Why should the death of such a man provide me with mixed emotions? It is the paradox of revulsion and sadness. A day has come when a man, who has brought so much pain to so many, has left the earth. He can no longer harm anyone. He can no longer exert his psychological, emotional, sexual and physical bullying. And yet, it is not a time when I feel a sense of elation. Instead it is only sorrow. Sorrow because his death heals nobody. And his death does bring sadness to those that loved him, his death brings confusion to those he has ostracized from their families and his death only leaves more questions.
Faces flash through my memory, faces of people I have loved and those who I still love. Each face scarred by the power that one man had over their life. Within each face I see eyes. Eyes the entry to the person’s soul, and these eyes emanate pain, and the confusion connected to betrayal. Eyes that hold questions never to be answered, for who can answer now?
Then another series of eyes flash through my mind and heart. Eyes of sorrow and fear combined. These are the eyes of those who still idolize him, even in death. For idolatry often lies in the same bed as fear. These bedfellows fuel each other, for the greater the level of idolatry, the deeper the fear. Fear that perhaps this “worship” is misplaced or the subliminal recognition that by affording a man power he should never have received, you are now too entwined and powerless not to idolize him. There arises a moment when a person recognizes, even for a millisecond, that they have been exploited. And yet, this cannot be accepted. For what can one do other than continue blindly believing and following? The alternative, cognizance that your life has been exploited and you made the choice to allow for this to occur. Only those that make the next choice, to challenge and explode the fear, ever leave the web of this idolatry. But then remnants of the web can remain.
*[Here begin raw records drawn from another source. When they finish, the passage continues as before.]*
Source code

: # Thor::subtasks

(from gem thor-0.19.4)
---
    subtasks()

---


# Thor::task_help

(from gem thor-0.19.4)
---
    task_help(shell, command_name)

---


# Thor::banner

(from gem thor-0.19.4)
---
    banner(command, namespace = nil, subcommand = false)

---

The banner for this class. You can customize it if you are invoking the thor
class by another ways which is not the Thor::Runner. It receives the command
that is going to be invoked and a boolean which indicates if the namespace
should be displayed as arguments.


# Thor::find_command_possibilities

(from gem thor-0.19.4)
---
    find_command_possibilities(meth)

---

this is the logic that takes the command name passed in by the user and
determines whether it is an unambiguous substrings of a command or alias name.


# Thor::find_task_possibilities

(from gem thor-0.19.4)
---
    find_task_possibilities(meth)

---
For me today is a day to release and lose those remaining pieces of the web. Today we must allow ourselves to be free of his control, and to acknowledge that every man is fallible and human. Death is the ultimate equalizer. Nobody escapes the clutches of death, and yet within me is the desire that justice be brought to bear at his moment of judgment. I do believe that God is a God of justice and I do trust this fact, but simultaneously know that he is also a God of love and forgiveness. And today I struggle with letting God be God and not telling Him what justice should be and resisting the impulse to say, “God this one shouldn’t be allowed forgiveness”. For if I said this, then why should I be afforded forgiveness? God does not have a categorization of sins; he sees them as equal and forgiveness available to all. Thus the greatest gift I can give myself today is to internally release God to be God and forgive this man all over again. It is amazing how many times I have had to do this. Every time I have witnessed the pain he has caused to another person I love, I have to return to God and ask God to assist me forgive him again. For I know beyond anything else that I will not allow this man to continue to ruin my life through my unforgiveness. By forgiving him I remove his power and release myself from being damaged.
Today is just a day that I pray for everyone who has ever been hurt or damaged by this man. As memories arise, as emotions arise, I pray that at every opportunity you turn to forgiveness. For hate and anger will not heal or return those lost loved ones, the years, the pain or the lost dignity.